■ Data for analysis
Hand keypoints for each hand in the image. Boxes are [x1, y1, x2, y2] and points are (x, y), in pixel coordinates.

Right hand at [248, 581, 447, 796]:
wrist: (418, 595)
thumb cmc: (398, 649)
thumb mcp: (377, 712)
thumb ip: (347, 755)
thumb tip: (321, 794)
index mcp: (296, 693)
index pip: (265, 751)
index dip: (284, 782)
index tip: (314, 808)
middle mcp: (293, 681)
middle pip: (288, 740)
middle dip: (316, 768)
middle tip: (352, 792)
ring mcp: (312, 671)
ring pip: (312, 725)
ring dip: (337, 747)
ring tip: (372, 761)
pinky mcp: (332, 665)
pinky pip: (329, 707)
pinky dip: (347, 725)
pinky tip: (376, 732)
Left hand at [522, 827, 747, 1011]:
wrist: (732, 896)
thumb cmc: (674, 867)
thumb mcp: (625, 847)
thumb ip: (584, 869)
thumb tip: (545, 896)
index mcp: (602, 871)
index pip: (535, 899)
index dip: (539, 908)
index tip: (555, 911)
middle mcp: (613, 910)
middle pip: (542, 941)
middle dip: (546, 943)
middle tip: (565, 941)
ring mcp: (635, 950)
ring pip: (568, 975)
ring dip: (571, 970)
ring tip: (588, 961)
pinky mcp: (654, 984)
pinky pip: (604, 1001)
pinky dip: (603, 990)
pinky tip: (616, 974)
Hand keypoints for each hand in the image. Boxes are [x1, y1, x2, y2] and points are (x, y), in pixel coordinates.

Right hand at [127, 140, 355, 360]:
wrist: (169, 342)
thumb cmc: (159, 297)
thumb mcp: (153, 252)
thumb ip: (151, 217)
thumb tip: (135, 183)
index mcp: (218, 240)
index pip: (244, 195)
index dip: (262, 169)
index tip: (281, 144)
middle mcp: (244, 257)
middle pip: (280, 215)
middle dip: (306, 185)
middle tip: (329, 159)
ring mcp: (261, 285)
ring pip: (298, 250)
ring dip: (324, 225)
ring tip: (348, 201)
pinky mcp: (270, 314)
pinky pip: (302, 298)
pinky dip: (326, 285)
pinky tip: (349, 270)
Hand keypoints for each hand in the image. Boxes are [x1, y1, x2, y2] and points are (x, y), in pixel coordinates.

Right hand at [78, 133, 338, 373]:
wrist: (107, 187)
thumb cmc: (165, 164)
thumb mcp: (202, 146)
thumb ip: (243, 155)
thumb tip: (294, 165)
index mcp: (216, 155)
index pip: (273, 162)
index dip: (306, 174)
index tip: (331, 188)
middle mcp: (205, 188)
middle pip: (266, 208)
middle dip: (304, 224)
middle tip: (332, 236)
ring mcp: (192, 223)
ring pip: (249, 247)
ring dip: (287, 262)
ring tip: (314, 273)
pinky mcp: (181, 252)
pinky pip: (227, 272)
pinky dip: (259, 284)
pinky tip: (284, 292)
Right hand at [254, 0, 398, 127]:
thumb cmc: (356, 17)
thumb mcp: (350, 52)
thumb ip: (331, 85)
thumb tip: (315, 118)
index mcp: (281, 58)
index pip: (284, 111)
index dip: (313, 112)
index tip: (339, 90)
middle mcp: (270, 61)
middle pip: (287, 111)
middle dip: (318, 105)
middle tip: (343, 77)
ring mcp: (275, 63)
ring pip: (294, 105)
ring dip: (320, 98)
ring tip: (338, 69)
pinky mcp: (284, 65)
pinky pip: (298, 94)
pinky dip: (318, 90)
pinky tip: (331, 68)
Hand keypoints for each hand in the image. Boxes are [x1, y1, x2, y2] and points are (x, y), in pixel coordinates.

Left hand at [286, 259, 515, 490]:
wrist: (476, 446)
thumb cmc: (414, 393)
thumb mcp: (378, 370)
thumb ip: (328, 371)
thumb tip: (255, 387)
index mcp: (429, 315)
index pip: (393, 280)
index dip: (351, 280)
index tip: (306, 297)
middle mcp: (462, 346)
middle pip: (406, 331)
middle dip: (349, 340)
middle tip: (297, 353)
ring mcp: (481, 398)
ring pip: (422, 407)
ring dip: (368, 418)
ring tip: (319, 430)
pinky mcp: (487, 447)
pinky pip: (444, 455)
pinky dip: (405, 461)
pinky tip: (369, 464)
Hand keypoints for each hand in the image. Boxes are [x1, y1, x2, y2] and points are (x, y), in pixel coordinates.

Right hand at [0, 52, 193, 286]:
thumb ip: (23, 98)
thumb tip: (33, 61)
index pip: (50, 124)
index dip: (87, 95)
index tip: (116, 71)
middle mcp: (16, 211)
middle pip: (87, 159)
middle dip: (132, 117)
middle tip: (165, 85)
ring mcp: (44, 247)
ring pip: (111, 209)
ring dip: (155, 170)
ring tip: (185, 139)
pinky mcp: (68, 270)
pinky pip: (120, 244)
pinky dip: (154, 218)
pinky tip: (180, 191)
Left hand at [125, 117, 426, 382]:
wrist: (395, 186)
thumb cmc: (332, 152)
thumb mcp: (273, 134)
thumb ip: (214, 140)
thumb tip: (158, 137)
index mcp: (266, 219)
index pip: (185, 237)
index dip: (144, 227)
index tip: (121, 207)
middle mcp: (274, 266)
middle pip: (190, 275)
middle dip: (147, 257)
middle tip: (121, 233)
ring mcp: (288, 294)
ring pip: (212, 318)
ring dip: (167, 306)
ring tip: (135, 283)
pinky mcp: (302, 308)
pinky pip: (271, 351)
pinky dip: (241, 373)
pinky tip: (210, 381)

■ Task to complete
Where a line above includes "Left", copy that line.

■ Answer
Left hand at [522, 827, 747, 1011]:
Left hand at [286, 259, 515, 490]:
Left hand at [125, 117, 426, 382]:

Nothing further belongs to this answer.